→ SUPPLIED TEXT
THE PARTISAN REVIEW

New York City, New York, U.S.A.

September 1948

(pages 1049-1051)

 

BLACK MAGIC AGAINST WHITE;

ALEISTER CROWLEY VERSUS W. B. YEATS.

 

by Richard Ellman

 

 

The death a few months ago of Aleister Crowley, Chief Hierophant of the East and West, Master of the Flaming Door, Crowned and Conquering Child, and Beast of the Apocalypse, seems to have passed almost without notice. Yet in the old days men and women lived in terror of his evil eye, and responsible governments excluded him from one country after another lest he bring to bear upon their inhabitants his hostile psychic ray. It became the unpleasant duty of William Butler Yeats to uphold the forces of white magic during the nineties, and now that Crowley is dead the battle may be recorded.

→ PROBLEM DESCRIPTION
Continue the essay on Aleister Crowley and W. B. Yeats, picking up right after its final sentence.

Dataset entries
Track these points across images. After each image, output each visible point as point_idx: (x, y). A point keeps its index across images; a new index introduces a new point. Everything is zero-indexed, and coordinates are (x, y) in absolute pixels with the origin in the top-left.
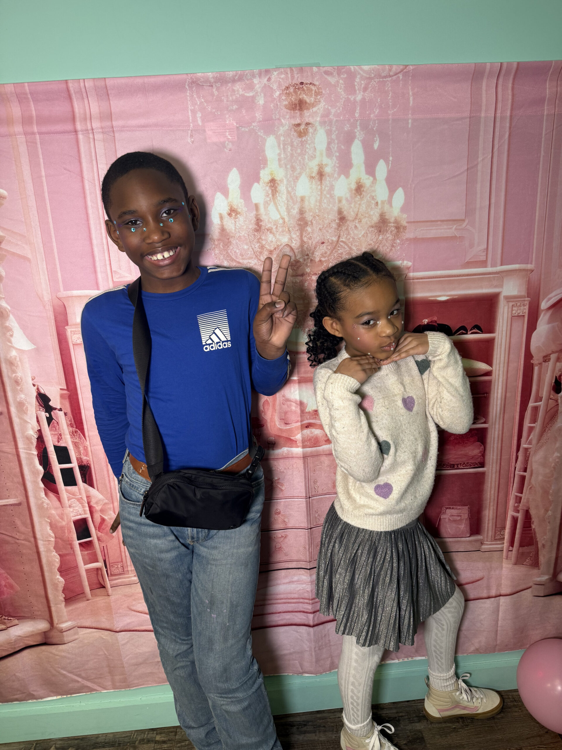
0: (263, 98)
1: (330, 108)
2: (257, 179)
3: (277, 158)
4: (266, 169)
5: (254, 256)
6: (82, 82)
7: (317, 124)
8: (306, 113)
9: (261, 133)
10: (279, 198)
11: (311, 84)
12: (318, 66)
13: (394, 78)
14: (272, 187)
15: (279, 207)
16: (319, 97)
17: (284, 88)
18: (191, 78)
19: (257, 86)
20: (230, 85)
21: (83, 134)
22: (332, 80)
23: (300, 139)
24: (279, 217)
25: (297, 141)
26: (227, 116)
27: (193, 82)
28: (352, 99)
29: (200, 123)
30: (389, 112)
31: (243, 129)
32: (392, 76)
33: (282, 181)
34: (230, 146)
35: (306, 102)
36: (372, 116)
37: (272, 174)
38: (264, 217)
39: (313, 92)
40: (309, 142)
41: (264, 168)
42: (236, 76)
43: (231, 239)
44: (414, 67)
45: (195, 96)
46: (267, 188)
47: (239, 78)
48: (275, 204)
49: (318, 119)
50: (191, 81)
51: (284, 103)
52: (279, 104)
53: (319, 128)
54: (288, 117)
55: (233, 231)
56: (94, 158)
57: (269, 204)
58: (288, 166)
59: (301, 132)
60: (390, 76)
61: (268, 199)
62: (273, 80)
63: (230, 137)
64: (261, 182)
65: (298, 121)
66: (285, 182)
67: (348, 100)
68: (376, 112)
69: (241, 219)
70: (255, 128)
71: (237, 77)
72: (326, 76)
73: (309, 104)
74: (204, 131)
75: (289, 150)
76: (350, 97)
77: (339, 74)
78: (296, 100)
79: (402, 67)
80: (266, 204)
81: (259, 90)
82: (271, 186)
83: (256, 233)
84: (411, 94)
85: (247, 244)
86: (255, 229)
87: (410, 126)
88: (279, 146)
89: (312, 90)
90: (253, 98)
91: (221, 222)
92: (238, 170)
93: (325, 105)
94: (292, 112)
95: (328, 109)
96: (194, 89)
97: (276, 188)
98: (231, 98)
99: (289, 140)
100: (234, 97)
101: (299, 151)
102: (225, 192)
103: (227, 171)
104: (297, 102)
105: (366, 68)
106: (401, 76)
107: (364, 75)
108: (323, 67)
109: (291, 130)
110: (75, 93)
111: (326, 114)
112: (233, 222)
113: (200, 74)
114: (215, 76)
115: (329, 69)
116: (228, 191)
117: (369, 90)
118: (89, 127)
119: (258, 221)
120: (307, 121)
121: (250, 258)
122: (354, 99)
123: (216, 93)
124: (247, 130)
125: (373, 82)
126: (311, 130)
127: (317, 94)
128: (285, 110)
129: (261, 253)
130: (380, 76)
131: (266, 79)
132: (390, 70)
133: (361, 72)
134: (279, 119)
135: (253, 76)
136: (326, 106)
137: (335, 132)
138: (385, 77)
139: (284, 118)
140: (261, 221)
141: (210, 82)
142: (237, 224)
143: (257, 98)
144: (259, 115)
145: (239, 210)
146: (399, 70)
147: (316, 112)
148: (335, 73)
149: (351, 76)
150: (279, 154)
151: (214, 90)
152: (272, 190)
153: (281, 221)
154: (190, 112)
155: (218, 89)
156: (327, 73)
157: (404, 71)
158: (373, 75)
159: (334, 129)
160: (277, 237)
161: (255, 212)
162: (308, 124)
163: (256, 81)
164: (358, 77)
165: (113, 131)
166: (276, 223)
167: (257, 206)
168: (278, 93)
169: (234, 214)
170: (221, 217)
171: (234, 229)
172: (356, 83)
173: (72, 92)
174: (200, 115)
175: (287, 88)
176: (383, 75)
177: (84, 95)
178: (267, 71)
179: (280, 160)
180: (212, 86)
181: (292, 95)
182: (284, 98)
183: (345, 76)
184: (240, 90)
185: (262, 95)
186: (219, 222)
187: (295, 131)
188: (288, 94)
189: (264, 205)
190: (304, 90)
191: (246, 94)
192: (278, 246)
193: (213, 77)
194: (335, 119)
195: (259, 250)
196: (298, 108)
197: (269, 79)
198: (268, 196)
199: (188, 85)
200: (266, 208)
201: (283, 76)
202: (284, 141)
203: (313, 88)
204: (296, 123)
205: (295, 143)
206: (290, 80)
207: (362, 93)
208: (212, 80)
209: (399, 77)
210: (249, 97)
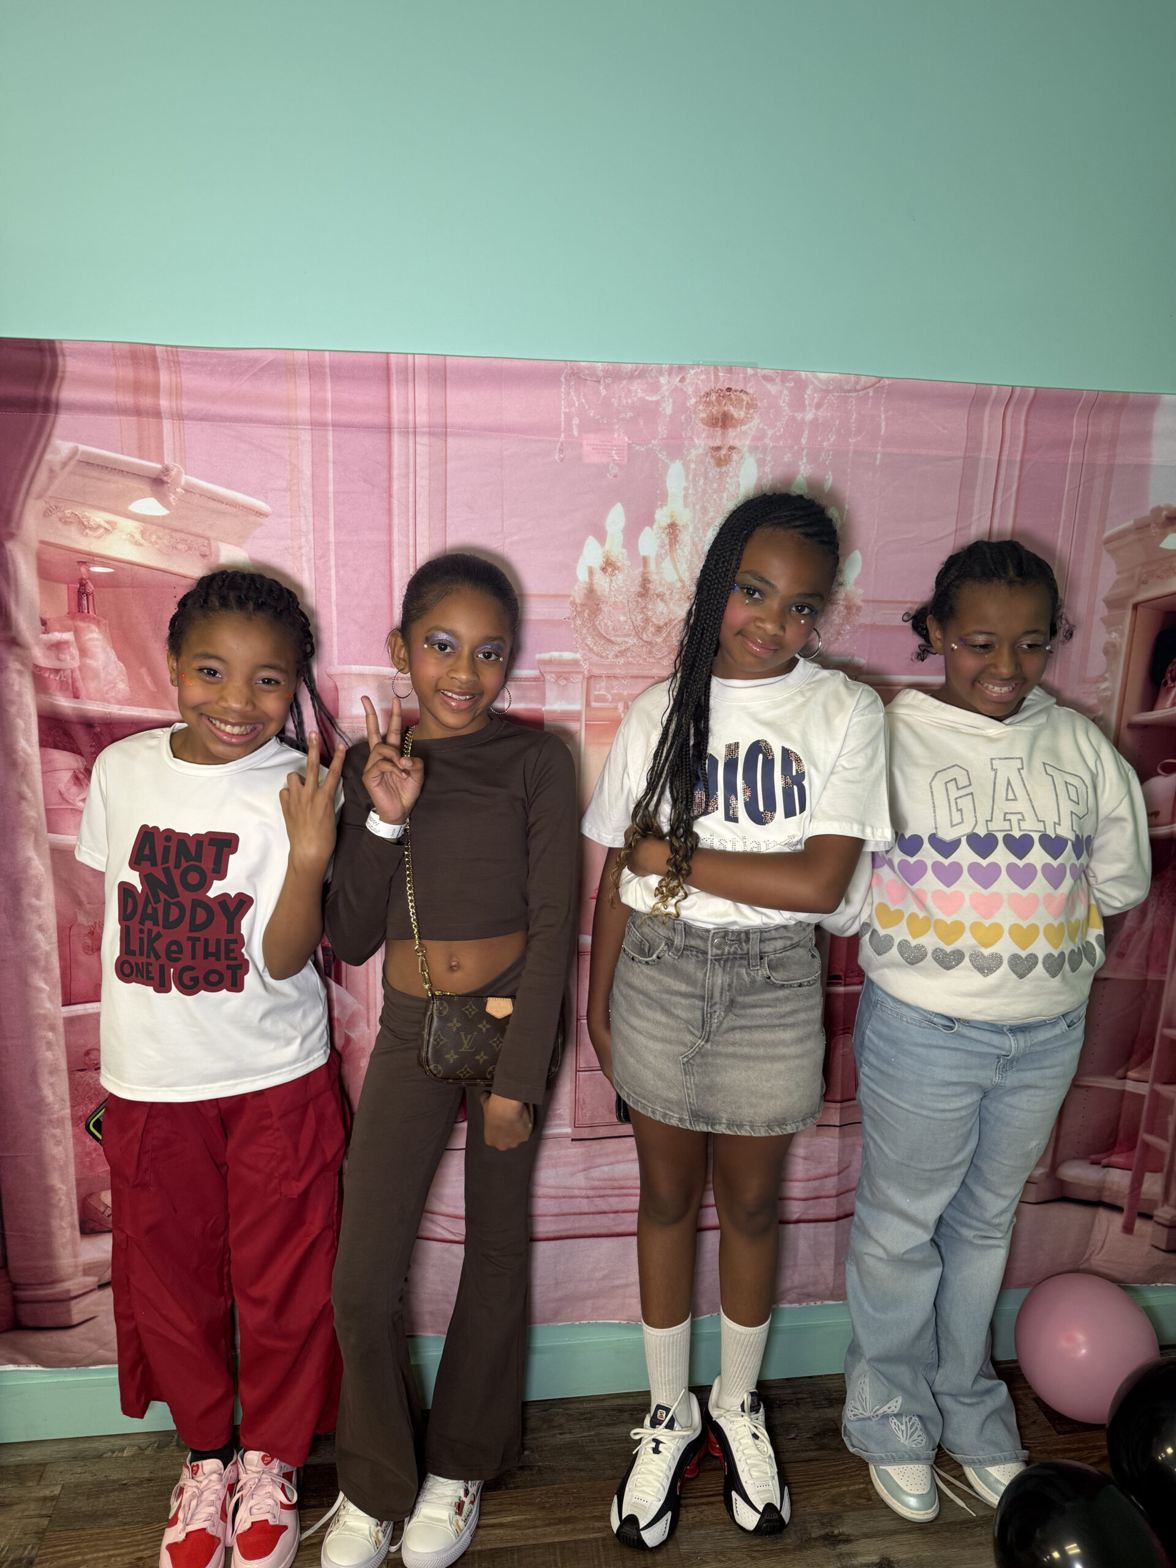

→ ANSWER BOX
Both Crowley and Yeats were members of a secret magical order, the Hermetic Students of the Golden Dawn; they evoked symbolic and visionary forms through incantations, they called up spirits from the vasty deep, they sought to penetrate the secrets of life and nature. But when Crowley showed a tendency to use his occult powers for evil rather than for good, the adepts of the order, Yeats among them, decided not to allow him to be initiated into the inner circle; they feared that he would profane the mysteries and unleash powerful magical forces against humanity.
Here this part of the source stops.